THE SNOW LAYS A WHITE BEDSHEET, A
FACELESS FUNERAL SHROUD
The snow lays a white bedsheet, a
faceless funeral shroud
over the buildings and the cars parked
for the night at the side of the street hoping
the irresistible force of the
snowploughs will respect them
as immovable objects, and leave them
buried in their foxholes at the Battle of the Bulge,
everything taking on the mordant
atmosphere of a ghost town trying
to keep the furniture from fading, dust
off the velvet armchairs
until some unknown owner returns from a
long journey
that’s demanded his absence for the
last hundred and fifty years.
Sick of the train whistle moaning it
way past the War Vets Hospital
like a wounded dog outside the window
of a heart attack
at four in the morning, chronically
grieving what’s never coming back.
More mystery in the way the bush wolves
howl or the wind
when its knocked off the caps of the
Selkirk chimneys
silver towers of moonlight when it’s
out, a syrinx of empty whiskey-bottles
a drunk’s playing solo in a back
alley to amuse himself
until the liquor store opens like the
ochre rose of dawn from the inside out.
Like me he’s trying to remember all
the words to the song
that makes us companion night owls
together perched
on the same leafless bough of the
clock. Who? Who?
As if we were both interrogating our
own emptiness sychronistically
about where everybody’s gone and
having lived this long
why we’re still denied access to our
forbidden childhoods
though they were meant to be lived by
our eyes only
and the corollary of tears that
invariably follows knowing for sure.
If you’ve got a thorn in your heart,
a worm in the rose your bloodbank
like a bullet you haven’t been able
to remove since World War II,
if you don’t pluck it out like
Androcles and the Lion, in the course of time
the body will nacreously adjust to it
like a holy relic, a nocturnal pearl
of a black madonna weeping dark tears
into the pyx of a total eclipse
that opens and closes like an eyelid on
a sacred coffin.
But tempting as it is to have something
private to cry about like a train
don’t turn it into a religion until
all the chimney sparks
and starmaps have been wholly disclosed
like the flipside of revelation
lest you start trafficking in black
holes that will suck all the light out of your fireflies
and leave you spiritually destitute in
a vacuum nature
doesn’t give a damn about let alone
abhor enough to bury you decently
in the dark abundance of your
distinguished starmud in a tarpit of bright vacancy
if that isn’t too oxymoronic to grasp
like water and sand
passing through your fingers like a
waterclock in an hourglass, bottoms up.
Here’s to time. And all the
surrealistic spearheads it thrusts like a hour hand
through the heartwood and tree rings of
all the things we stopped cherishing
like the return of spring to a hilltop
oak that’s been struck by lightning twice
as if one pin in the eye of a voodoo
doll weren’t enough for the angels to dance on.

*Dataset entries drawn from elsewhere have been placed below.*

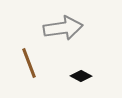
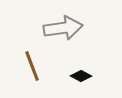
brown line: moved 3 px right, 3 px down
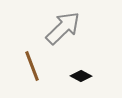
gray arrow: rotated 36 degrees counterclockwise
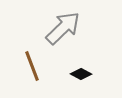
black diamond: moved 2 px up
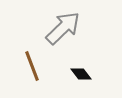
black diamond: rotated 25 degrees clockwise
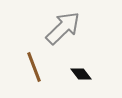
brown line: moved 2 px right, 1 px down
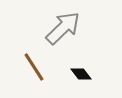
brown line: rotated 12 degrees counterclockwise
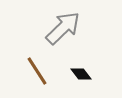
brown line: moved 3 px right, 4 px down
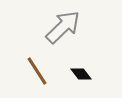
gray arrow: moved 1 px up
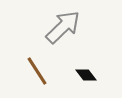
black diamond: moved 5 px right, 1 px down
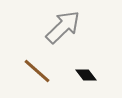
brown line: rotated 16 degrees counterclockwise
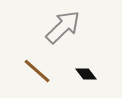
black diamond: moved 1 px up
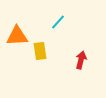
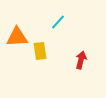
orange triangle: moved 1 px down
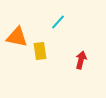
orange triangle: rotated 15 degrees clockwise
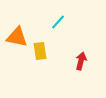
red arrow: moved 1 px down
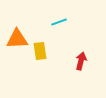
cyan line: moved 1 px right; rotated 28 degrees clockwise
orange triangle: moved 2 px down; rotated 15 degrees counterclockwise
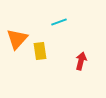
orange triangle: rotated 45 degrees counterclockwise
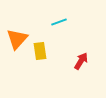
red arrow: rotated 18 degrees clockwise
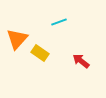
yellow rectangle: moved 2 px down; rotated 48 degrees counterclockwise
red arrow: rotated 84 degrees counterclockwise
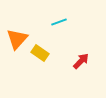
red arrow: rotated 96 degrees clockwise
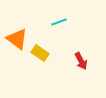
orange triangle: rotated 35 degrees counterclockwise
red arrow: rotated 108 degrees clockwise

Can you hear the mandrake shriek when
it’s uprooted? Or how
I cauterize my pain with vicious herbs
like stinging nettles
that aren’t any less medicinal just
because they burn
like the horns of dragons ground up
into a ferocious cure for what ails me?
Dogen Zenji once said if the medicine
doesn’t make you dizzy it’s not strong enough.
And I’ve been wheeling like a
galactic Sufi around this black hole most of my life
in a gust of stars I wash out of my
eyes in luminous tears
that taste of a hidden rapture
imploding into jewels of insight
in the intensity of my suffering like
starlings nesting
like lightyears locked away in the ores
of creosote
in the Burgess Shale of a dead chimney
that wakes you up every morning,
spring in the bedroom of an abandoned
farmhouse in the backwoods of the zodiac,
to listen to what the night brought
forth as if it had taken the words
right out of God’s mouth like a
simultaneous translator speaking in birds.

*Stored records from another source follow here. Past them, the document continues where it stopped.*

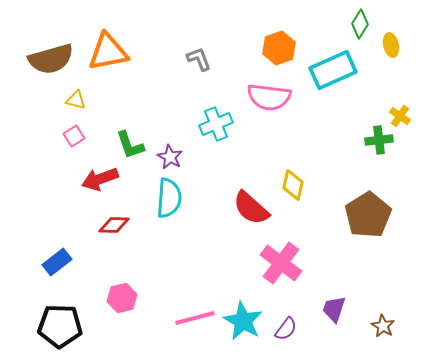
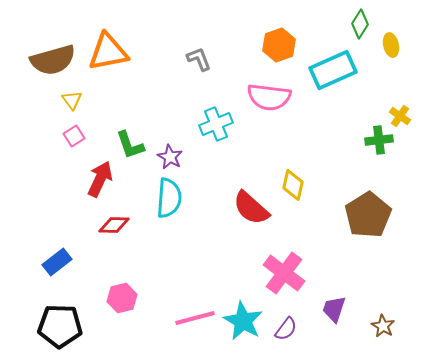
orange hexagon: moved 3 px up
brown semicircle: moved 2 px right, 1 px down
yellow triangle: moved 4 px left; rotated 40 degrees clockwise
red arrow: rotated 135 degrees clockwise
pink cross: moved 3 px right, 10 px down
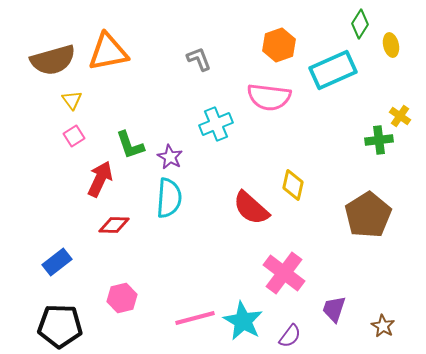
purple semicircle: moved 4 px right, 7 px down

By the time you’re mad enough to
understand your life
it doesn’t matter all that much
anymore. Exit or entrance
you stop throwing rocks at coffin doors
to see if anyone’s awake yet
to come to the window and tell you
their dreams
like a sleepwalker on this road of
ghosts the way
a river talks to the stars when it’s
alone in the woods far from home
trying to realign its solitude to the
waterbirds in a moonrise
welling up in tears at the reproach of
a beatific mood
that asks in telepathic silence if
you’ve dug enough graves yet
to understand the waters of life
ripening in the bells of your sorrows.